Une fois vos signes vitaux stables, vous êtes conduit dans votre chambre et on vous donne quelque chose à manger. La plupart des gens passent au moins une nuit à l’hôpital en observation. D’autres doivent rester plus longtemps.
Il n’est pas rare de ressentir des maux de tête, des étourdissements, des nausées et de la fatigue après une angiographie par ballonnet. Ceux-ci ont tendance à disparaître en quelques heures, mais informez l’infirmière s’ils persistent. Il peut également y avoir des ecchymoses et parfois une bosse autour du site de l’incision, mais celles-ci diminueront également si vous donnez au membre une chance de se reposer.
À votre sortie, vous recevez des instructions de soins que vous devez suivre attentivement.
Récupération
À votre retour chez vous, il vous sera probablement conseillé d’éviter de vous baigner le premier jour et de généralement y aller doucement, de ne pas vous lever et de limiter le temps que vous passez à marcher ou à rester debout.
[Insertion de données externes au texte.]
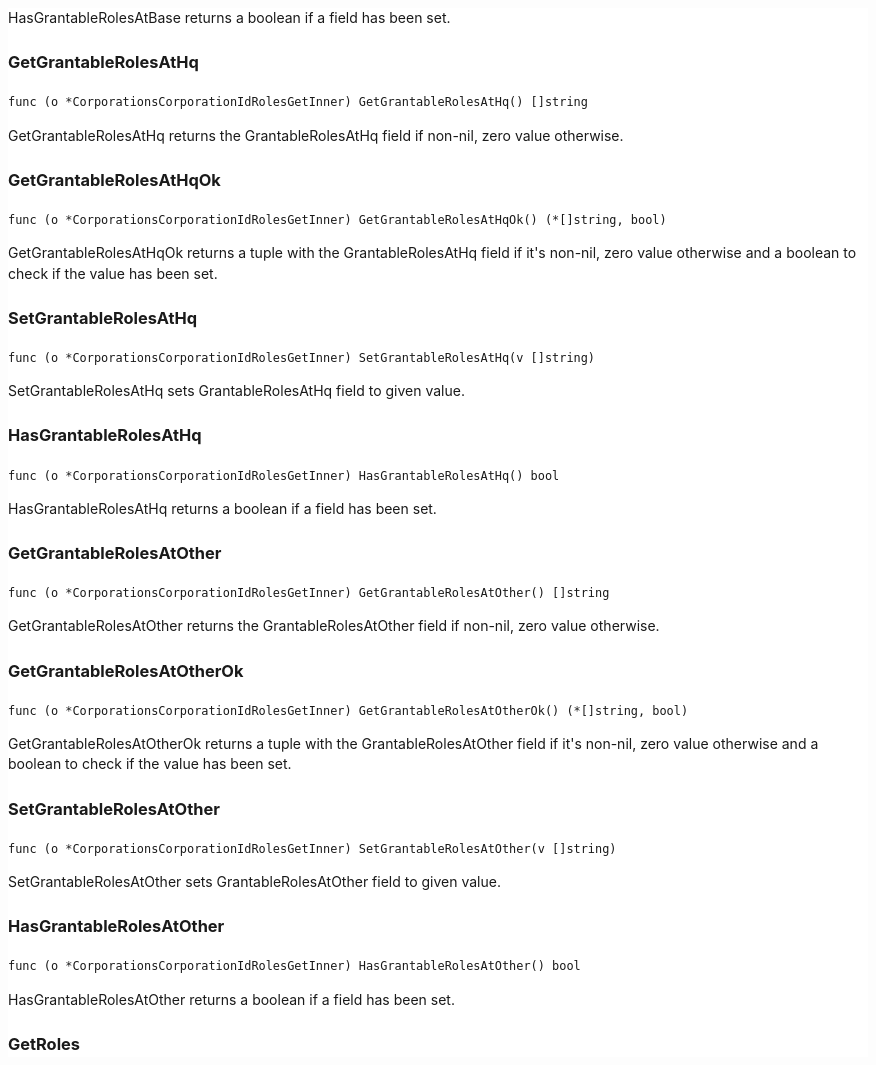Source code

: HasGrantableRolesAtBase returns a boolean if a field has been set.

### GetGrantableRolesAtHq

`func (o *CorporationsCorporationIdRolesGetInner) GetGrantableRolesAtHq() []string`

GetGrantableRolesAtHq returns the GrantableRolesAtHq field if non-nil, zero value otherwise.

### GetGrantableRolesAtHqOk

`func (o *CorporationsCorporationIdRolesGetInner) GetGrantableRolesAtHqOk() (*[]string, bool)`

GetGrantableRolesAtHqOk returns a tuple with the GrantableRolesAtHq field if it's non-nil, zero value otherwise
and a boolean to check if the value has been set.

### SetGrantableRolesAtHq

`func (o *CorporationsCorporationIdRolesGetInner) SetGrantableRolesAtHq(v []string)`

SetGrantableRolesAtHq sets GrantableRolesAtHq field to given value.

### HasGrantableRolesAtHq

`func (o *CorporationsCorporationIdRolesGetInner) HasGrantableRolesAtHq() bool`

HasGrantableRolesAtHq returns a boolean if a field has been set.

### GetGrantableRolesAtOther

`func (o *CorporationsCorporationIdRolesGetInner) GetGrantableRolesAtOther() []string`

GetGrantableRolesAtOther returns the GrantableRolesAtOther field if non-nil, zero value otherwise.

### GetGrantableRolesAtOtherOk

`func (o *CorporationsCorporationIdRolesGetInner) GetGrantableRolesAtOtherOk() (*[]string, bool)`

GetGrantableRolesAtOtherOk returns a tuple with the GrantableRolesAtOther field if it's non-nil, zero value otherwise
and a boolean to check if the value has been set.

### SetGrantableRolesAtOther

`func (o *CorporationsCorporationIdRolesGetInner) SetGrantableRolesAtOther(v []string)`

SetGrantableRolesAtOther sets GrantableRolesAtOther field to given value.

### HasGrantableRolesAtOther

`func (o *CorporationsCorporationIdRolesGetInner) HasGrantableRolesAtOther() bool`

HasGrantableRolesAtOther returns a boolean if a field has been set.

### GetRoles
Vous devez également éviter de soulever quelque chose de plus lourd que 10 livres ainsi que de vous pencher, de vous accroupir ou de monter des escaliers inutiles.
Vous pouvez suivre un régime alimentaire régulier, mais veillez particulièrement à boire beaucoup de liquides pour rester bien déshydraté.
Guérison
Après 24 heures, vous pouvez retirer tous les bandages que le professionnel de la santé aurait pu appliquer. Vous pouvez prendre une douche, mais essayez de ne pas tremper le site de l’intervention. Gardez la plaie sèche et propre et suivez les instructions de soin de la plaie que votre professionnel de la santé vous a données.
En cas de douleur, vous pouvez appliquer une compresse froide sur le site de l’intervention pendant 15 minutes maximum, en la déplaçant constamment pour éviter les engelures. Bien que vous deviez éviter les analgésiques non stéroïdiens, demandez à votre médecin si le Tylenol (acétaminophène) vous convient.
Avec suffisamment de repos, la plupart des gens peuvent retourner au travail et à leurs activités normales en quelques jours à une semaine.
Quand appeler le 911
Il peut parfois y avoir un petit saignement autour du site de l’incision, mais si le saignement est régulier ou si une bosse se développe rapidement, vous devez appeler le 911 et suivre les instructions suivantes :
- Allongez-vous et exercez une pression sur le site de la procédure pendant 20 minutes.
- Si le saignement s’arrête, restez immobile jusqu’à l’arrivée des secours.
- Si le saignement ne s’arrête pas, continuez à appuyer jusqu’à ce que les secours arrivent.
Soins de longue durée
Qu’un stent ait été inséré ou non, vous recevrez quotidiennement de l’aspirine à faible dose pour réduire le risque de coagulation. Si un stent a été placé, on vous prescrira un anticoagulant comme la warfarine ou un médicament antiplaquettaire comme le Plavix (clopidogrel) que vous devrez prendre pendant un an ou plus.
Vous devrez également éviter les exercices vigoureux pendant environ un mois si un stent a été placé pour éviter tout déplacement.
Votre cardiologue fixera des rendez-vous de suivi pour voir comment vous guérissez et évaluera la zone de traitement avec des études d’imagerie et d’autres tests de laboratoire.
Même si les résultats sont satisfaisants, votre médecin souhaitera vous voir régulièrement pour surveiller la resténose, qui touche environ une personne sur 10 ayant subi une angioplastie par ballonnet, souvent au cours des six premiers mois.